City of Hamilton making headway on water right issuesNews Type: State, , Source: Bitterroot Star
Click here to read the article: http://bitterrootstar.com/2018/04/10/city-of-hamilton-making-headway-on-water-right-issues/
By Michael Howell
Since the passage of the Water Use Act of 1973 and the establishment of a water right permit system in the state of Montana, many municipalities have found themselves caught between the legislature, the Department of Natural Resources and Conservation (DNRC) and the courts, in a confounding and frustrating situation. Each municipality is dealing with the law, the agency’s interpretation of the law, and, finally, the Court’s interpretation of the law in a different fashion depending on its own peculiar circumstance and history.
At its regular meeting last Tuesday, April 3, the Hamilton City Council got a quick overview from attorney Roger Miller of how Hamilton has been affected and some details about the current status of its water rights.
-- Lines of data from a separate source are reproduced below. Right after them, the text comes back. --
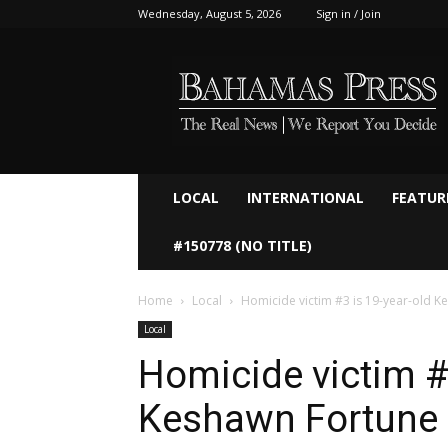
Wednesday, August 5, 2026
Sign in / Join
Bahamaspress.com
LOCAL
INTERNATIONAL
FEATUR
#150778 (NO TITLE)
Home
Local
Homicide victim #3 is 19-year-old 
Local
Homicide victim #
Keshawn Fortune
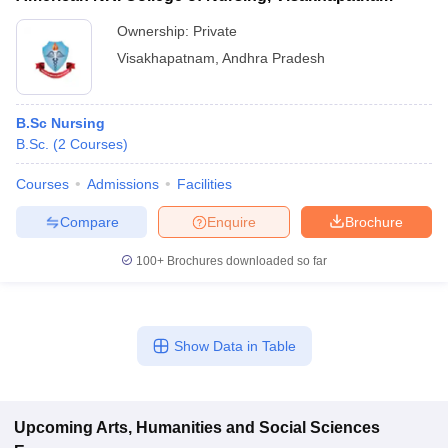
Ownership:
Private
Visakhapatnam
,
Andhra Pradesh
B.Sc Nursing
B.Sc.
(
2
Courses
)
Courses
Admissions
Facilities
Compare
Enquire
Brochure
100+
Brochures downloaded so far
Show Data in Table
Upcoming
Arts, Humanities and Social Sciences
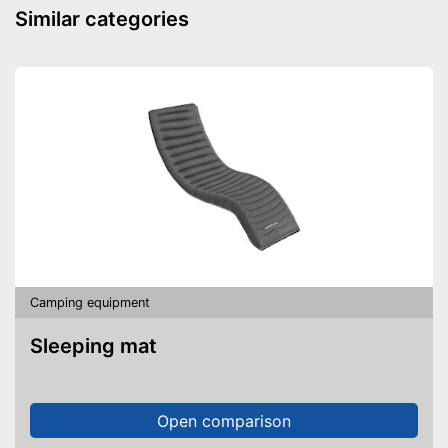
Similar categories
Camping equipment
Sleeping mat
Open comparison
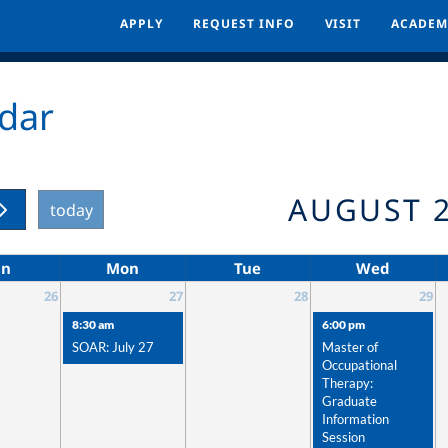
APPLY
APPLY
REQUEST INFO
REQUEST INFO
VISIT
VISIT
ACADEM
ACADEM
dar
AUGUST 
today
un
Mon
Tue
Wed
26
27
28
29
8:30 am
6:00 pm
SOAR: July 27
Master of
Occupational
Therapy:
Graduate
Information
Session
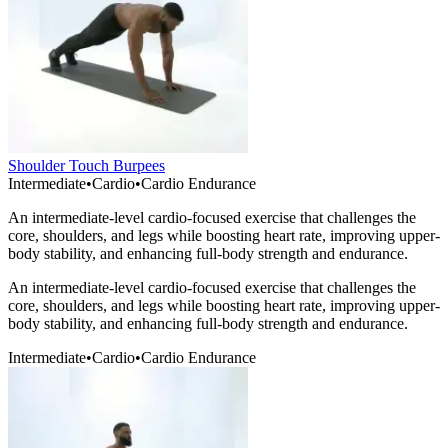
Shoulder Touch Burpees
Intermediate
•
Cardio
•
Cardio Endurance
An intermediate-level cardio-focused exercise that challenges the
core, shoulders, and legs while boosting heart rate, improving upper-
body stability, and enhancing full-body strength and endurance.
An intermediate-level cardio-focused exercise that challenges the
core, shoulders, and legs while boosting heart rate, improving upper-
body stability, and enhancing full-body strength and endurance.
Intermediate
•
Cardio
•
Cardio Endurance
Hamilton gets its water from nine groundwater wells. Each of them has an individual water right permit associated with it. Four of them were in place on June 30, 1973 when the Water Use Act was adopted by the legislature. As a result, the water rights that the city holds to these four wells is “constitutionally protected,” according to Miller. This protection was extended in the language of the Act to all “existing rights” at the time of passage.
Miller said that when DNRC went to implement the law it interpreted “existing rights” to mean that all water users would have a right to the amount of water that they were using at the time the law was passed. Problems arose when the department initiated an examination and “verification” of everyone’s water rights in the adjudication process. Based on the notion that the amount of water being permitted was the amount in actual use at the time, DNRC examined Hamilton’s water rights to its four wells in use at the time and reduced the allowable flow rates by 44% and reduced its total volume by 61%, because that’s what the City was using in 1973.
“What it meant basically,” said Miller, “is that towns were not being allowed to grow.”
The reductions in the city’s flow rates and volumes continued without change, however, up until three weeks ago and it was a long grind getting there.
In the late 1980s and 1990s, the trimmed back rights did not really have an impact because it was easy to get a new water right. Hamilton obtained rights to five more wells after the law was passed, resulting in a total of nine wells at this point. But then a series of things happened to make the process much more difficult and extremely expensive.
First, in 1999 the Bitterroot Basin was closed to any further surface water rights. This didn’t particularly impact Hamilton at the time, since ground water rights were not affected. Then, however, in 2006, Trout Unlimited sued DNRC over water rights on the Smith River and the courts established for the first time that surface water rights and groundwater rights were connected. As a result, anyone seeking to obtain a new groundwater right would have to prove that it would not negatively impact any surface water rights.
Proving that a new well will not negatively impact a surface water right downstream is currently a very difficult, and very expensive, thing to do. As a result, in 2007 the legislature passed HB 831, called the Mitigation Law, which would allow the development of a new ground water right if another existing water right could be retired to ensure that the impact would be mitigated.
To top things off, in 2008, DNRC issued an opinion in which it claimed that there was no “municipal growth policy” in Montana law. According to Miller, most western states do have a municipal growth policy that allows municipalities to expand their water rights as they grow in size. DNRC notified Hamilton at the time that it was using water in exceedance of its rights in all of its wells.
Hamilton currently uses about 2,000 acre feet of water per year which is under what its total use is restricted to, about 3,200 acre feet per year. This is due to the fact that DNRC considers each individual well right separately and considered one of the water rights abandoned.
All this has left Hamilton bumping up against its limits, however. The light at the end of the tunnel, according to Miller, comes from a few recent court rulings. One, in Montana Water Court in 2012 called the Billings Decision, which established that public water systems using surface water rights can grow into their rights. This was followed in 2015 by the Lockwood Decision, another Water Court ruling, that extended this interpretation of the law to ground water rights. These rulings were followed in 2017 by the Helena Decision in the Montana Supreme Court, in which it was decided that if a city has used or plans to use a portion of a water right, the remainder is not abandoned.
Luckily, he said, the Montana courts weighed in with a different interpretation. According to the courts, he said, whatever legal rights a particular water right had prior to July 1973, these continue into the future.
“Montana has adopted a community growth policy,” said Miller.
Miller said that they looked at the city’s history and the reductions in limits and picked out Well #2 as the easiest to substantiate and began the process of seeking a change. A petition was filed to amend the water right and restore the original flow rates and volumes.
“We asked that the well that had been restricted to 500 gpm [gallons per minute] flow and 800 acre feet per year volume limit be restored to its original 1,000 gpm and 1,600 acre foot limit and we were successful,” said Miller.
Miller said that the plan is to move forward with restoring the rights in the other city wells and then pushing into the realm of boundary limits on the place of use, another issue that requires some attention. He said the City needs to expand its place of use but that restoring the water rights to original flows and volumes was a priority.